The mission of The Women’s Treatment Center (TWTC) is to provide women with a continuum of care, recovery tools, and parenting skills to maintain a sober lifestyle as they rebuild their lives and futures and mend the bonds with their families. TWTC is one of the few programs in the country that allow women to bring their children with them into residential treatment. They provide a unique continuum of care that allows them to support women in recovery for up to two years, as they move from dependence on substances toward independent living, education, careers, and responsible parenting.
In Fiscal Year 2007, TWTC served 1,457 women and 284 children. The majority of women served (74%) were African American, 19% were Caucasian, 6% were Hispanic, and 2% other. 97% of clients lived below the federal poverty level. 42% of clients who had children with them during residential substance abuse treatment had open cases with DCFS. 19% of clients were on probation or parole when admitted to TWTC. TWTC clients come from every county in the state to participate in substance abuse treatment. Additionally, TWTC has a partnership with the Illinois Department of Corrections that each year allows 15 mothers with young children serving drug-related offenses to undergo substance abuse treatment and complete their prison sentences at their facility.

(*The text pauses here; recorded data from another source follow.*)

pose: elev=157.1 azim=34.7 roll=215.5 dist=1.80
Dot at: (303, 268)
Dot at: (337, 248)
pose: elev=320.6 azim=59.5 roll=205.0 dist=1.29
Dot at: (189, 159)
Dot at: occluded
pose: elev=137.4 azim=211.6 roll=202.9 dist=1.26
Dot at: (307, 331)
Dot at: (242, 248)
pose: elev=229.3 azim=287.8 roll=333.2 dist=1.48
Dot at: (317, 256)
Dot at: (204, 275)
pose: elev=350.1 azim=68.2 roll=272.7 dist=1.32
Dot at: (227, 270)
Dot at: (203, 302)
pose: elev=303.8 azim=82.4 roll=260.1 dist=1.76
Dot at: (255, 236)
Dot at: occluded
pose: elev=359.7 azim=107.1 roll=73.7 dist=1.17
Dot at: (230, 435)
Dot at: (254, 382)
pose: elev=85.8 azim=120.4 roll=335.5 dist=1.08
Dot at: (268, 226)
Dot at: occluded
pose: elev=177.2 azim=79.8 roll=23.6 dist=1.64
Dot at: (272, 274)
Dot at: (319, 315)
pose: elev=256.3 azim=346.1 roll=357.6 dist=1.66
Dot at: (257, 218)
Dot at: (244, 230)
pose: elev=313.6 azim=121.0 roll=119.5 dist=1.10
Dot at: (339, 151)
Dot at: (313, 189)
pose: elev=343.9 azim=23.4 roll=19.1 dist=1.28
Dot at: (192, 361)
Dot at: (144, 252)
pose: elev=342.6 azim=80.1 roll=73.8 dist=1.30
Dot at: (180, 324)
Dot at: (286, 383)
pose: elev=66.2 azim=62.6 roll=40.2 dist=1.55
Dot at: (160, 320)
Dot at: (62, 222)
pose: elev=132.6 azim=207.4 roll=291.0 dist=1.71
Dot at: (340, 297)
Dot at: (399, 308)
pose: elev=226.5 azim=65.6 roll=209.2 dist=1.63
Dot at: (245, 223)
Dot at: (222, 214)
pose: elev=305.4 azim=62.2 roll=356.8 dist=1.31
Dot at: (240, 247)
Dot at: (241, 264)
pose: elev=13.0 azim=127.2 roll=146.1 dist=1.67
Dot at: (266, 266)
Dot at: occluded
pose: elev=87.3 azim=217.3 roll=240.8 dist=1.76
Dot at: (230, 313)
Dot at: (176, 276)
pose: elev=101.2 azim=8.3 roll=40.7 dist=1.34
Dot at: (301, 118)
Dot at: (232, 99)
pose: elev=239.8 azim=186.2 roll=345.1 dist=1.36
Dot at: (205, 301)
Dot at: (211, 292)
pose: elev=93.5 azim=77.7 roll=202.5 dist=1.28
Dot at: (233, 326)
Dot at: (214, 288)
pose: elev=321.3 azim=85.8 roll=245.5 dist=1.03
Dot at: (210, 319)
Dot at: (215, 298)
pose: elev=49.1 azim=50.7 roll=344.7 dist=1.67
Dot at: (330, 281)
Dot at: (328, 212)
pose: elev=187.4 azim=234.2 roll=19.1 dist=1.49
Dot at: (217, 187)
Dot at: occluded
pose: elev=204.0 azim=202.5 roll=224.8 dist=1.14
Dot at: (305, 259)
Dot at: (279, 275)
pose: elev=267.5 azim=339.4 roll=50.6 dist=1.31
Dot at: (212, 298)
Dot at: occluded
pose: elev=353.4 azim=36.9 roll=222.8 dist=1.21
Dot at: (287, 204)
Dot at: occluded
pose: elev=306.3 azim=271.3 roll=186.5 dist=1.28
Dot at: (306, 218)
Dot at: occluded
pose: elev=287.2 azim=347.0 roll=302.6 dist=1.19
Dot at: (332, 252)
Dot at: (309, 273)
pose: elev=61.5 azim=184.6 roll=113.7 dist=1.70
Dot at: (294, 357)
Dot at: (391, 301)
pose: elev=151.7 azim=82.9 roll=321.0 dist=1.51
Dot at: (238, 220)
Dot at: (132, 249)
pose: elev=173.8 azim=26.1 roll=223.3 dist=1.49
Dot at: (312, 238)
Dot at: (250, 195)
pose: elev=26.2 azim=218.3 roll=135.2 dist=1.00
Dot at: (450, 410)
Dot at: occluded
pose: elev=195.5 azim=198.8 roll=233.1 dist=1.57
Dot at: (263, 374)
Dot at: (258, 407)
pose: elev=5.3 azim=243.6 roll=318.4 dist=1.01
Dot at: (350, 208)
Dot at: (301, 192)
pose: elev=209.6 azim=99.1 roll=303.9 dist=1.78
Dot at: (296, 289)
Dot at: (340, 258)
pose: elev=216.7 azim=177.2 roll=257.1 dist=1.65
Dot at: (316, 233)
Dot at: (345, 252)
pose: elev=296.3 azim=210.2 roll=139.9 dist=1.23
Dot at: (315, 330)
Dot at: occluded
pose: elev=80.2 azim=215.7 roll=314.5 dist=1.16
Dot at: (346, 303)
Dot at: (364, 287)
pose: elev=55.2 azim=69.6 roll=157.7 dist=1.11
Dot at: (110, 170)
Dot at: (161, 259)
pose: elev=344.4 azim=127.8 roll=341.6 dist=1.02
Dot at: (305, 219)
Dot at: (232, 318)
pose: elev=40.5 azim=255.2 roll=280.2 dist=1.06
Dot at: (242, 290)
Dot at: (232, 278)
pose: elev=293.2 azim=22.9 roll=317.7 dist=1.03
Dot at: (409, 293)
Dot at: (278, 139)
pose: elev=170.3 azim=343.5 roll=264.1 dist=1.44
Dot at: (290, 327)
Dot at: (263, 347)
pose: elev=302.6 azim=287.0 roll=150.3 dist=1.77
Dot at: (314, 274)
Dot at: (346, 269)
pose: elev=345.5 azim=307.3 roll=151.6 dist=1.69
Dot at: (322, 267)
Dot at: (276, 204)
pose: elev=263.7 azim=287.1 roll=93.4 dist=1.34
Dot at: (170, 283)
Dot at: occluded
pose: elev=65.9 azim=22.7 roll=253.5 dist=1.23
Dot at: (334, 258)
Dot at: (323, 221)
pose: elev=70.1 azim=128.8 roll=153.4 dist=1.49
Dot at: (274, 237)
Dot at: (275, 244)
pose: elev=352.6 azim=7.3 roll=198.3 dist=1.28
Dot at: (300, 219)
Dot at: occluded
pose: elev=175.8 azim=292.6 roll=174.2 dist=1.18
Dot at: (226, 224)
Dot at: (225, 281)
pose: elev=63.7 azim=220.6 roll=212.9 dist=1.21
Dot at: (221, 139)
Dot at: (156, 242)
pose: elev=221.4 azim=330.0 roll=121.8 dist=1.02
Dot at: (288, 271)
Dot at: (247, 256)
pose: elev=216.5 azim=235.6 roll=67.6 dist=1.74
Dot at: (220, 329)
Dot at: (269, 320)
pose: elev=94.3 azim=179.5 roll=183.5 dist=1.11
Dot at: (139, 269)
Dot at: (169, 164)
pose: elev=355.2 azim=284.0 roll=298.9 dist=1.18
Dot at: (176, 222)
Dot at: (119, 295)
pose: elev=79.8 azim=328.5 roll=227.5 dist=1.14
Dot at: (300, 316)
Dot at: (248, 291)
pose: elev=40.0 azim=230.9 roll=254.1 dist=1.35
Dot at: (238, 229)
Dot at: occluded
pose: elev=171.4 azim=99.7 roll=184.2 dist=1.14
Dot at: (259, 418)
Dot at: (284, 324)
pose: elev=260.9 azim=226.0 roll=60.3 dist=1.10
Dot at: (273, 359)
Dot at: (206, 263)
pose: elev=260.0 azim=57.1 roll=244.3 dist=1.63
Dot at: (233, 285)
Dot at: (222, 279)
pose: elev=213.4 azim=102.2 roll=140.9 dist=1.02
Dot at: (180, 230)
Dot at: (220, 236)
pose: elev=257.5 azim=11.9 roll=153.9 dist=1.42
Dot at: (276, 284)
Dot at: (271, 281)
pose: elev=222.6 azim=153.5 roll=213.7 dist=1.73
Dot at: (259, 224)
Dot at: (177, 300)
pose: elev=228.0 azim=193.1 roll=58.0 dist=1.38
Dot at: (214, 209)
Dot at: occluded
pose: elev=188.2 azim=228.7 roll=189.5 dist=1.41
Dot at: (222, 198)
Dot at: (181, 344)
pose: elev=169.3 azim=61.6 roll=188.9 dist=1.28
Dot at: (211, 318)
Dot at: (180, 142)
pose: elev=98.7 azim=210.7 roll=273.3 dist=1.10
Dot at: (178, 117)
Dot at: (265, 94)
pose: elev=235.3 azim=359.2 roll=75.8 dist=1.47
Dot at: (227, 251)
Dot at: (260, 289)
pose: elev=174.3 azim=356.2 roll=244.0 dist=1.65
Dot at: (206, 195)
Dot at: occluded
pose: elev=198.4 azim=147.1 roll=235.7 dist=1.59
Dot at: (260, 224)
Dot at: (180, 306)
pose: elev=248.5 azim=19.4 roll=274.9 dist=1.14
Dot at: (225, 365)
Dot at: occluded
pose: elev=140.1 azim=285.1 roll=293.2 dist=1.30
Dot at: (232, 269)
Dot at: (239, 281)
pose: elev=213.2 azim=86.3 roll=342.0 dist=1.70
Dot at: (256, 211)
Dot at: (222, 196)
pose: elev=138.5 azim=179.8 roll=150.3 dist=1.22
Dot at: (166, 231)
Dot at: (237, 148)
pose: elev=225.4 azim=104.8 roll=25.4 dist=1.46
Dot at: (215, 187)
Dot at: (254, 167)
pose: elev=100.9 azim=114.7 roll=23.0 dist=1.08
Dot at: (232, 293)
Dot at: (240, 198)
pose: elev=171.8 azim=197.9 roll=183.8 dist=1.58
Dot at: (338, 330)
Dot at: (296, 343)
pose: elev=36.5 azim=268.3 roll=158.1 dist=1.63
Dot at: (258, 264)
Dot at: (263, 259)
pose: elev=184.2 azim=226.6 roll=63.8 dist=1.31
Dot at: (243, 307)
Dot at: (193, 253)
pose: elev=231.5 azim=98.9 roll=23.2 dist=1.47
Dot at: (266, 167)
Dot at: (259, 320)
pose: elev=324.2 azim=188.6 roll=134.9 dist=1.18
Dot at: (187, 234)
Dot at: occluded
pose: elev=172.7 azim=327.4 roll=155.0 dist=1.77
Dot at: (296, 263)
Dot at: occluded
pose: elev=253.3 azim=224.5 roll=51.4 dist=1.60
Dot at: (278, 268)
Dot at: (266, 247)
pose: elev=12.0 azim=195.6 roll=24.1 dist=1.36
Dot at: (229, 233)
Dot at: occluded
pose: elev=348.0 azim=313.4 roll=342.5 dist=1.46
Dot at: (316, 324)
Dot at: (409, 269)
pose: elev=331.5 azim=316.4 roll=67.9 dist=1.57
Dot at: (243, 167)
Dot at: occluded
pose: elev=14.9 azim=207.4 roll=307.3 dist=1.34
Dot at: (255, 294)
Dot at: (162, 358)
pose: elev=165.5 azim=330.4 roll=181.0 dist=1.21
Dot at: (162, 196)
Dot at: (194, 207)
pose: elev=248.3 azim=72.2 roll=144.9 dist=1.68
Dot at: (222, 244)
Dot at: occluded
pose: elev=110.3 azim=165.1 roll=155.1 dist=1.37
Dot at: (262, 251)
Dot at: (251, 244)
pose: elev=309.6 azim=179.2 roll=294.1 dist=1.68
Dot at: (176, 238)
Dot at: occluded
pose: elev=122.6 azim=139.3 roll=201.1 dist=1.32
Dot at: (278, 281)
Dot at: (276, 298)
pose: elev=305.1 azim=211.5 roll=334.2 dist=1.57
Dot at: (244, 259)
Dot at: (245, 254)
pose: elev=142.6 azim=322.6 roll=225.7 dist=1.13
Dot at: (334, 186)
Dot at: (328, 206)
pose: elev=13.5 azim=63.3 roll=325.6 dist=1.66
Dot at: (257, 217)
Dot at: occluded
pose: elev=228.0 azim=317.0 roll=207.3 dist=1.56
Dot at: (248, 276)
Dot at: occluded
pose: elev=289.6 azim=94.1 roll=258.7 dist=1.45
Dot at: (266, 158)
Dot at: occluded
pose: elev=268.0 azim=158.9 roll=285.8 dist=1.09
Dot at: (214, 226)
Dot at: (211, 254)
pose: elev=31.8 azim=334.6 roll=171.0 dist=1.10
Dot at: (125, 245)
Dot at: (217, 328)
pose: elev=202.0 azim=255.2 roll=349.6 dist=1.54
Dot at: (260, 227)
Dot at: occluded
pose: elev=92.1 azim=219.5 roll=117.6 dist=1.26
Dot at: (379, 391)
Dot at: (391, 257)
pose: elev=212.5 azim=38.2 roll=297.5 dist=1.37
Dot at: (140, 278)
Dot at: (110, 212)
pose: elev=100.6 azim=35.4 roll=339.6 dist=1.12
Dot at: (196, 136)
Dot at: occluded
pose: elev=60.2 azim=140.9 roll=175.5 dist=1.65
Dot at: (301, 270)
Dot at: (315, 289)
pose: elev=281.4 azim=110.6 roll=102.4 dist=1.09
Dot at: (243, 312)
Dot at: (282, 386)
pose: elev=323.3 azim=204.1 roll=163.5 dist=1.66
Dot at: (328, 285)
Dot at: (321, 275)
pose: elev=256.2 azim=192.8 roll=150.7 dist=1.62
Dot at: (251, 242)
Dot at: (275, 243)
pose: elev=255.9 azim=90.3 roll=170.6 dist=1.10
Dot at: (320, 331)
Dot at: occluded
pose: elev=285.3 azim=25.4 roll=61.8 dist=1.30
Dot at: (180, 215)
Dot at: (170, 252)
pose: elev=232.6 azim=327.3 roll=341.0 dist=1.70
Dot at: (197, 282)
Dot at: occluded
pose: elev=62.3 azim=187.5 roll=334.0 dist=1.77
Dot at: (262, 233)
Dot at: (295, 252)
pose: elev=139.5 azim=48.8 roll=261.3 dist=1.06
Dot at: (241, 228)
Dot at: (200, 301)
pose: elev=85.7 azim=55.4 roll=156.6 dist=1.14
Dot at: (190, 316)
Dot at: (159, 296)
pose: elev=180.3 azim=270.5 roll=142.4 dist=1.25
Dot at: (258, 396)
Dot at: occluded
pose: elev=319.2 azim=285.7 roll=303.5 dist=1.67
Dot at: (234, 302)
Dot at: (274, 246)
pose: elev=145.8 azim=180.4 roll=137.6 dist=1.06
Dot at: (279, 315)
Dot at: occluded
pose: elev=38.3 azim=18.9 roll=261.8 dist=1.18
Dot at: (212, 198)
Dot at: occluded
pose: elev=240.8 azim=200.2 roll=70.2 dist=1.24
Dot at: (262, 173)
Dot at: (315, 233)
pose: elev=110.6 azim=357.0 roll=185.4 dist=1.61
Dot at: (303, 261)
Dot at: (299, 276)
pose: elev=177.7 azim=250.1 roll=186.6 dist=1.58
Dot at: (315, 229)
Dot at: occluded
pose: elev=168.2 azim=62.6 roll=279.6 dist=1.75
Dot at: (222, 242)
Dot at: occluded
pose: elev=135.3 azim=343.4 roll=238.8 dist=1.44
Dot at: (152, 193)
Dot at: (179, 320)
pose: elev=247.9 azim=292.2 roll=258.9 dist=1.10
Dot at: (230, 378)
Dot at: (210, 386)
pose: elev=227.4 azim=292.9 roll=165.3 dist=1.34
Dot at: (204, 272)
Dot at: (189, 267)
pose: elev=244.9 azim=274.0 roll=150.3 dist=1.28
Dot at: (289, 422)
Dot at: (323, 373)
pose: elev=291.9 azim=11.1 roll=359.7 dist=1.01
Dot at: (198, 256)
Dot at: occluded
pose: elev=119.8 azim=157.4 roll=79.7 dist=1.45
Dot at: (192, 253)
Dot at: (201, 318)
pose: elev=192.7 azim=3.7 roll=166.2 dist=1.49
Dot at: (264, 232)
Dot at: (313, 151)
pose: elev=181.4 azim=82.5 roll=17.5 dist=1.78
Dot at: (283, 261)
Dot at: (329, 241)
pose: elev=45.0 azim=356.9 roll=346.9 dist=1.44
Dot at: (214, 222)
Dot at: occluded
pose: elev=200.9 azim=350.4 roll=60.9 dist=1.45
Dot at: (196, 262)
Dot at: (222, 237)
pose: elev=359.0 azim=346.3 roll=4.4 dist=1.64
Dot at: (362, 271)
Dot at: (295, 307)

The Washington Square Health Foundation provided TWTC with a grant that has enabled them to create an Early Childhood Mental Health Program. TWTC has retained the services of a Family Systems Psychologist and a data entry clerk. Funding from other sources has also enabled them to retain the services of a Pediatric Psychiatrist. The psychologist provides family therapy services to children and their parents, based on the assessments and observations of the Parenting Program staff. This program seeks to extend their current continuum of care by providing therapy services to women and their children during and after they leave the residential substance abuse treatment programs. Substance abuse by a parent places a child at great risk for physical, mental health and academic problems. Most of these women and children have received very limited mental healthcare services prior to admittance. TWTC is in a unique position to intervene in the lives of the children at an early age and for a sustained period of time because the families are in residence for as long as two years.
The primary goals of the project are: to improve the capacity of children [ages 0-5 years] with trauma, behavioral or mental illnesses to develop skills for emotional regulation and to improve the ability of mothers to manage the mental and behavioral health of their children ages 0-5 years. From the initiation of the project on 10/1/07 to 11/19/07, the Parenting Program staff screened 100% of the children at TWTC after two weeks in residence. The staff are also administering the Devereux Early Childhood Assessment (DECA) at the end of the first month in residence to those children the MHST found to be in need of mental health services. [The DECA for 0-2 year olds is designed to evaluate the attachment style of the mother and children. The DECA for 2-5 year olds measures protective factors and behavioral concerns of children ages 2-5 years and is designed to identify children with behavioral problems and to develop intervention plans based on individual profiles.] Staff has screened 64 children with the MHST and 21 children with the DECA.
TWTC believes that these early childhood mental health screenings and treatments will enable at-risk children to have the support they need to succeed in school and to develop healthy bonds with their family. The educational, medical and development services children receive at TWTC may be the first such services that they have received in their lives. Illinois will be able to reduce future expenses for the provision of special education for the children who do not receive 0-3 development and mental health interventions; foster care or juvenile detention for those children who are neglected.